About this task
Please repeat, from the entries that follow, the lines from the one containing "In de Wet luchtkwaliteit staan" through the one containing "### *5.3.1.1 Besluit" exactly, adding nothing.

*** The data ***

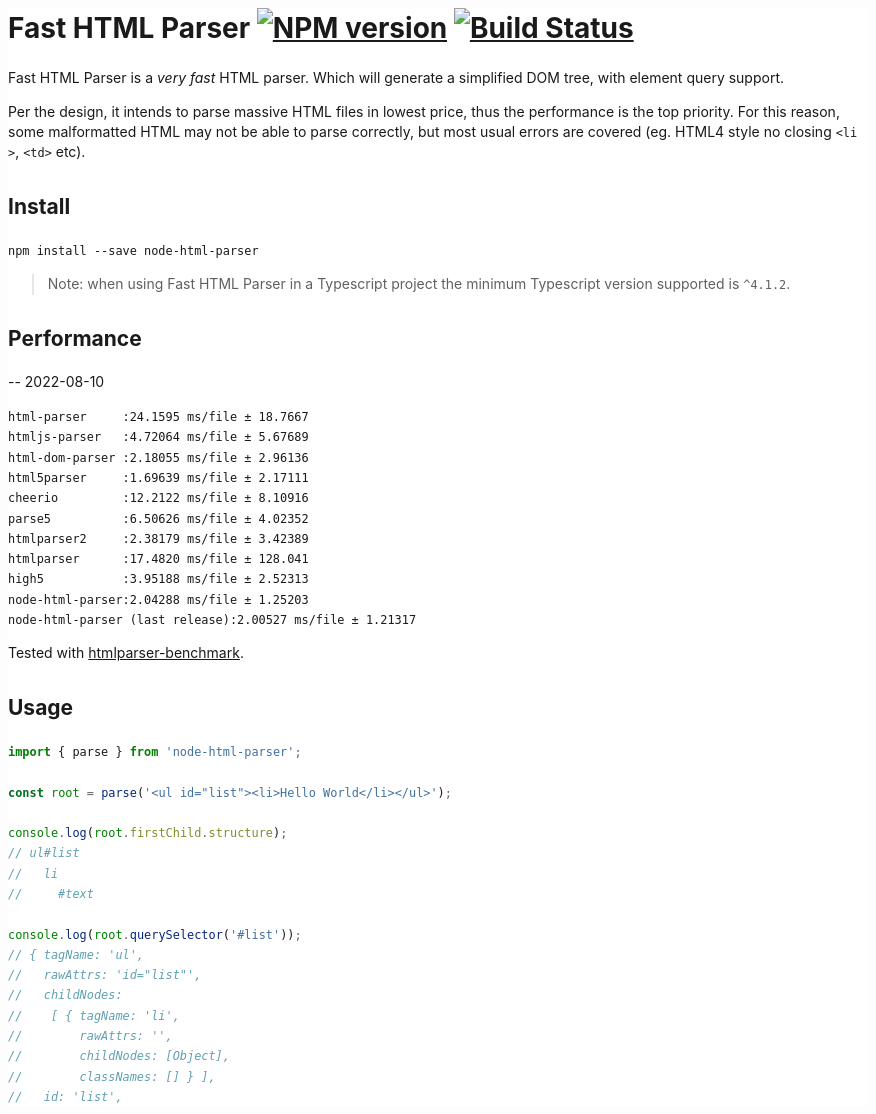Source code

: # Fast HTML Parser [![NPM version](https://badge.fury.io/js/node-html-parser.png)](http://badge.fury.io/js/node-html-parser) [![Build Status](https://img.shields.io/endpoint.svg?url=https%3A%2F%2Factions-badge.atrox.dev%2Ftaoqf%2Fnode-html-parser%2Fbadge%3Fref%3Dmain&style=flat)](https://actions-badge.atrox.dev/taoqf/node-html-parser/goto?ref=main)

Fast HTML Parser is a _very fast_ HTML parser. Which will generate a simplified
DOM tree, with element query support.

Per the design, it intends to parse massive HTML files in lowest price, thus the
performance is the top priority.  For this reason, some malformatted HTML may not
be able to parse correctly, but most usual errors are covered (eg. HTML4 style
no closing `<li>`, `<td>` etc).

## Install

```shell
npm install --save node-html-parser
```

> Note: when using Fast HTML Parser in a Typescript project the minimum Typescript version supported is `^4.1.2`.

## Performance

-- 2022-08-10

```shell
html-parser     :24.1595 ms/file ± 18.7667
htmljs-parser   :4.72064 ms/file ± 5.67689
html-dom-parser :2.18055 ms/file ± 2.96136
html5parser     :1.69639 ms/file ± 2.17111
cheerio         :12.2122 ms/file ± 8.10916
parse5          :6.50626 ms/file ± 4.02352
htmlparser2     :2.38179 ms/file ± 3.42389
htmlparser      :17.4820 ms/file ± 128.041
high5           :3.95188 ms/file ± 2.52313
node-html-parser:2.04288 ms/file ± 1.25203
node-html-parser (last release):2.00527 ms/file ± 1.21317
```

Tested with [htmlparser-benchmark](https://github.com/AndreasMadsen/htmlparser-benchmark).

## Usage

```ts
import { parse } from 'node-html-parser';

const root = parse('<ul id="list"><li>Hello World</li></ul>');

console.log(root.firstChild.structure);
// ul#list
//   li
//     #text

console.log(root.querySelector('#list'));
// { tagName: 'ul',
//   rawAttrs: 'id="list"',
//   childNodes:
//    [ { tagName: 'li',
//        rawAttrs: '',
//        childNodes: [Object],
//        classNames: [] } ],
//   id: 'list',
```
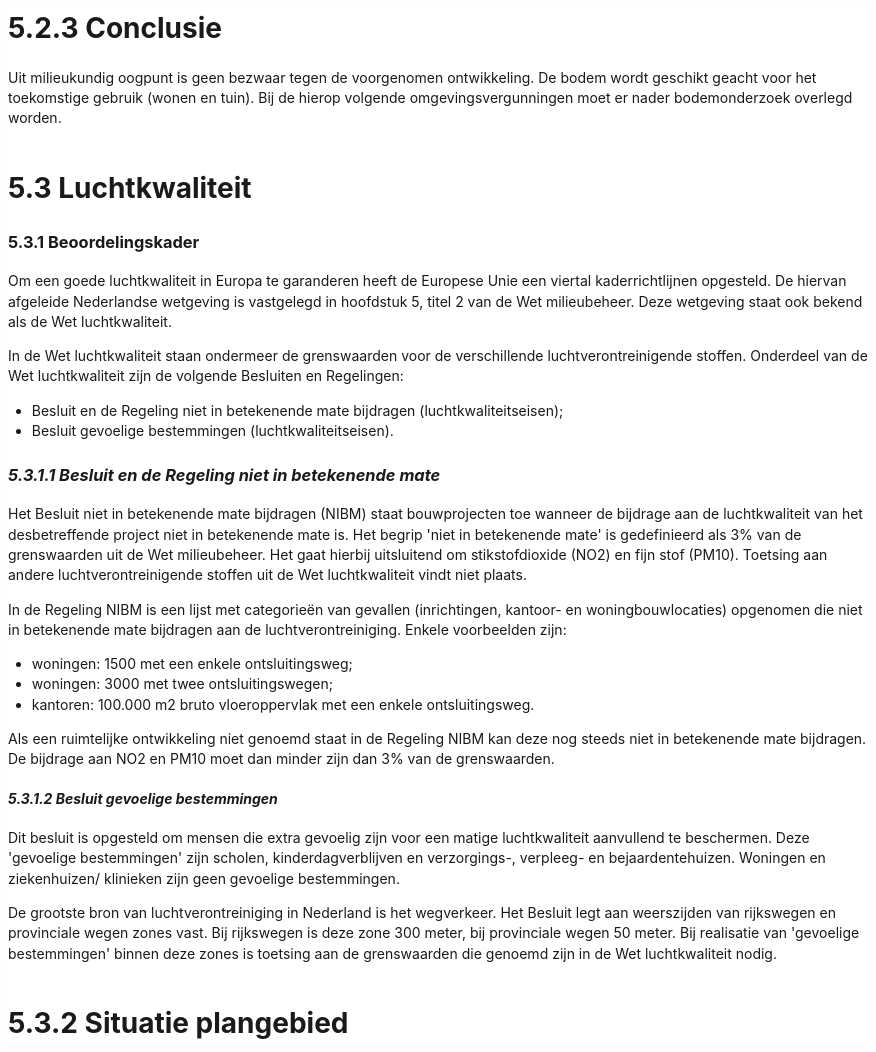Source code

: # **5.2.3 Conclusie**

Uit milieukundig oogpunt is geen bezwaar tegen de voorgenomen ontwikkeling. De bodem wordt geschikt geacht voor het toekomstige gebruik (wonen en tuin). Bij de hierop volgende omgevingsvergunningen moet er nader bodemonderzoek overlegd worden.

# <span id="page-28-0"></span>**5.3 Luchtkwaliteit**

### **5.3.1 Beoordelingskader**

Om een goede luchtkwaliteit in Europa te garanderen heeft de Europese Unie een viertal kaderrichtlijnen opgesteld. De hiervan afgeleide Nederlandse wetgeving is vastgelegd in hoofdstuk 5, titel 2 van de Wet milieubeheer. Deze wetgeving staat ook bekend als de Wet luchtkwaliteit.

In de Wet luchtkwaliteit staan ondermeer de grenswaarden voor de verschillende luchtverontreinigende stoffen. Onderdeel van de Wet luchtkwaliteit zijn de volgende Besluiten en Regelingen:

- Besluit en de Regeling niet in betekenende mate bijdragen (luchtkwaliteitseisen);
- Besluit gevoelige bestemmingen (luchtkwaliteitseisen).

### *5.3.1.1 Besluit en de Regeling niet in betekenende mate*

Het Besluit niet in betekenende mate bijdragen (NIBM) staat bouwprojecten toe wanneer de bijdrage aan de luchtkwaliteit van het desbetreffende project niet in betekenende mate is. Het begrip 'niet in betekenende mate' is gedefinieerd als 3% van de grenswaarden uit de Wet milieubeheer. Het gaat hierbij uitsluitend om stikstofdioxide (NO2) en fijn stof (PM10). Toetsing aan andere luchtverontreinigende stoffen uit de Wet luchtkwaliteit vindt niet plaats.

In de Regeling NIBM is een lijst met categorieën van gevallen (inrichtingen, kantoor- en woningbouwlocaties) opgenomen die niet in betekenende mate bijdragen aan de luchtverontreiniging. Enkele voorbeelden zijn:

- woningen: 1500 met een enkele ontsluitingsweg;
- woningen: 3000 met twee ontsluitingswegen;
- kantoren: 100.000 m2 bruto vloeroppervlak met een enkele ontsluitingsweg.

Als een ruimtelijke ontwikkeling niet genoemd staat in de Regeling NIBM kan deze nog steeds niet in betekenende mate bijdragen. De bijdrage aan NO2 en PM10 moet dan minder zijn dan 3% van de grenswaarden.

#### *5.3.1.2 Besluit gevoelige bestemmingen*

Dit besluit is opgesteld om mensen die extra gevoelig zijn voor een matige luchtkwaliteit aanvullend te beschermen. Deze 'gevoelige bestemmingen' zijn scholen, kinderdagverblijven en verzorgings-, verpleeg- en bejaardentehuizen. Woningen en ziekenhuizen/ klinieken zijn geen gevoelige bestemmingen.

De grootste bron van luchtverontreiniging in Nederland is het wegverkeer. Het Besluit legt aan weerszijden van rijkswegen en provinciale wegen zones vast. Bij rijkswegen is deze zone 300 meter, bij provinciale wegen 50 meter. Bij realisatie van 'gevoelige bestemmingen' binnen deze zones is toetsing aan de grenswaarden die genoemd zijn in de Wet luchtkwaliteit nodig.

# **5.3.2 Situatie plangebied**
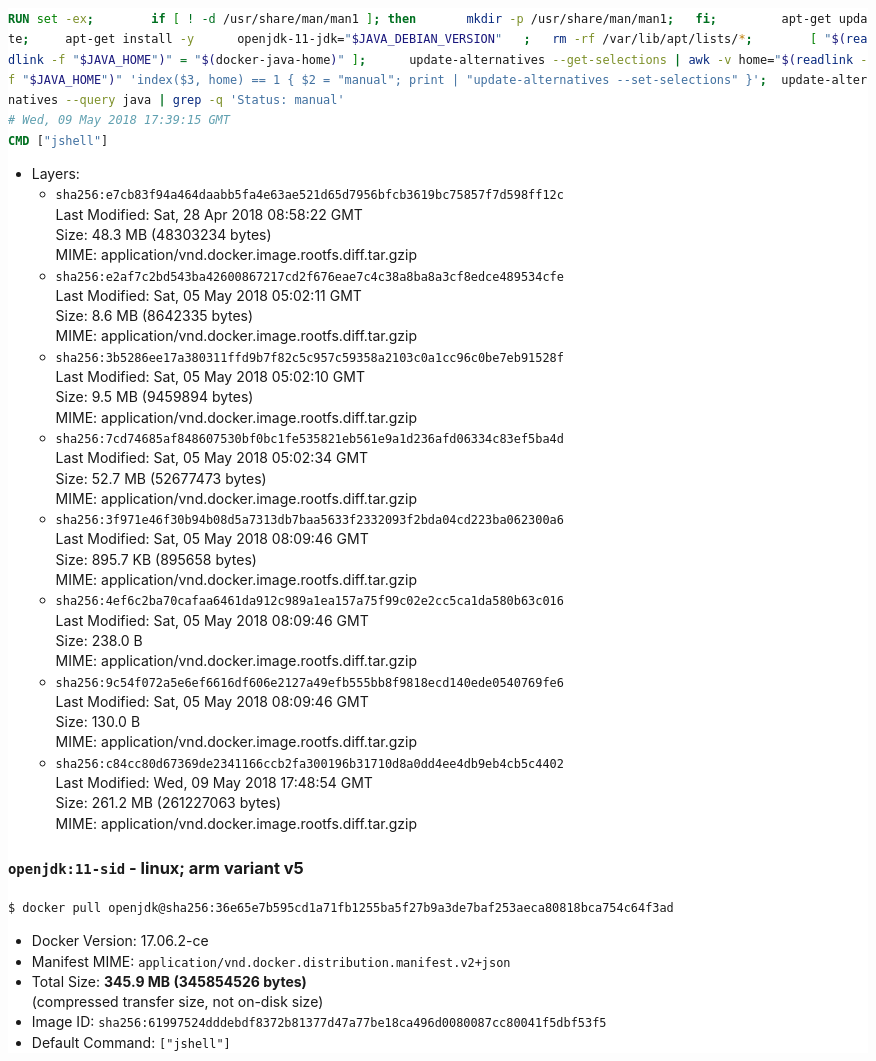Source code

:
 ```dockerfile
RUN set -ex; 		if [ ! -d /usr/share/man/man1 ]; then 		mkdir -p /usr/share/man/man1; 	fi; 		apt-get update; 	apt-get install -y 		openjdk-11-jdk="$JAVA_DEBIAN_VERSION" 	; 	rm -rf /var/lib/apt/lists/*; 		[ "$(readlink -f "$JAVA_HOME")" = "$(docker-java-home)" ]; 		update-alternatives --get-selections | awk -v home="$(readlink -f "$JAVA_HOME")" 'index($3, home) == 1 { $2 = "manual"; print | "update-alternatives --set-selections" }'; 	update-alternatives --query java | grep -q 'Status: manual'
# Wed, 09 May 2018 17:39:15 GMT
CMD ["jshell"]
```

-	Layers:
	-	`sha256:e7cb83f94a464daabb5fa4e63ae521d65d7956bfcb3619bc75857f7d598ff12c`  
		Last Modified: Sat, 28 Apr 2018 08:58:22 GMT  
		Size: 48.3 MB (48303234 bytes)  
		MIME: application/vnd.docker.image.rootfs.diff.tar.gzip
	-	`sha256:e2af7c2bd543ba42600867217cd2f676eae7c4c38a8ba8a3cf8edce489534cfe`  
		Last Modified: Sat, 05 May 2018 05:02:11 GMT  
		Size: 8.6 MB (8642335 bytes)  
		MIME: application/vnd.docker.image.rootfs.diff.tar.gzip
	-	`sha256:3b5286ee17a380311ffd9b7f82c5c957c59358a2103c0a1cc96c0be7eb91528f`  
		Last Modified: Sat, 05 May 2018 05:02:10 GMT  
		Size: 9.5 MB (9459894 bytes)  
		MIME: application/vnd.docker.image.rootfs.diff.tar.gzip
	-	`sha256:7cd74685af848607530bf0bc1fe535821eb561e9a1d236afd06334c83ef5ba4d`  
		Last Modified: Sat, 05 May 2018 05:02:34 GMT  
		Size: 52.7 MB (52677473 bytes)  
		MIME: application/vnd.docker.image.rootfs.diff.tar.gzip
	-	`sha256:3f971e46f30b94b08d5a7313db7baa5633f2332093f2bda04cd223ba062300a6`  
		Last Modified: Sat, 05 May 2018 08:09:46 GMT  
		Size: 895.7 KB (895658 bytes)  
		MIME: application/vnd.docker.image.rootfs.diff.tar.gzip
	-	`sha256:4ef6c2ba70cafaa6461da912c989a1ea157a75f99c02e2cc5ca1da580b63c016`  
		Last Modified: Sat, 05 May 2018 08:09:46 GMT  
		Size: 238.0 B  
		MIME: application/vnd.docker.image.rootfs.diff.tar.gzip
	-	`sha256:9c54f072a5e6ef6616df606e2127a49efb555bb8f9818ecd140ede0540769fe6`  
		Last Modified: Sat, 05 May 2018 08:09:46 GMT  
		Size: 130.0 B  
		MIME: application/vnd.docker.image.rootfs.diff.tar.gzip
	-	`sha256:c84cc80d67369de2341166ccb2fa300196b31710d8a0dd4ee4db9eb4cb5c4402`  
		Last Modified: Wed, 09 May 2018 17:48:54 GMT  
		Size: 261.2 MB (261227063 bytes)  
		MIME: application/vnd.docker.image.rootfs.diff.tar.gzip

### `openjdk:11-sid` - linux; arm variant v5

```console
$ docker pull openjdk@sha256:36e65e7b595cd1a71fb1255ba5f27b9a3de7baf253aeca80818bca754c64f3ad
```

-	Docker Version: 17.06.2-ce
-	Manifest MIME: `application/vnd.docker.distribution.manifest.v2+json`
-	Total Size: **345.9 MB (345854526 bytes)**  
	(compressed transfer size, not on-disk size)
-	Image ID: `sha256:61997524dddebdf8372b81377d47a77be18ca496d0080087cc80041f5dbf53f5`
-	Default Command: `["jshell"]`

*** End of The data ***

Result for this task
In de Wet luchtkwaliteit staan ondermeer de grenswaarden voor de verschillende luchtverontreinigende stoffen. Onderdeel van de Wet luchtkwaliteit zijn de volgende Besluiten en Regelingen:

- Besluit en de Regeling niet in betekenende mate bijdragen (luchtkwaliteitseisen);
- Besluit gevoelige bestemmingen (luchtkwaliteitseisen).

### *5.3.1.1 Besluit en de Regeling niet in betekenende mate*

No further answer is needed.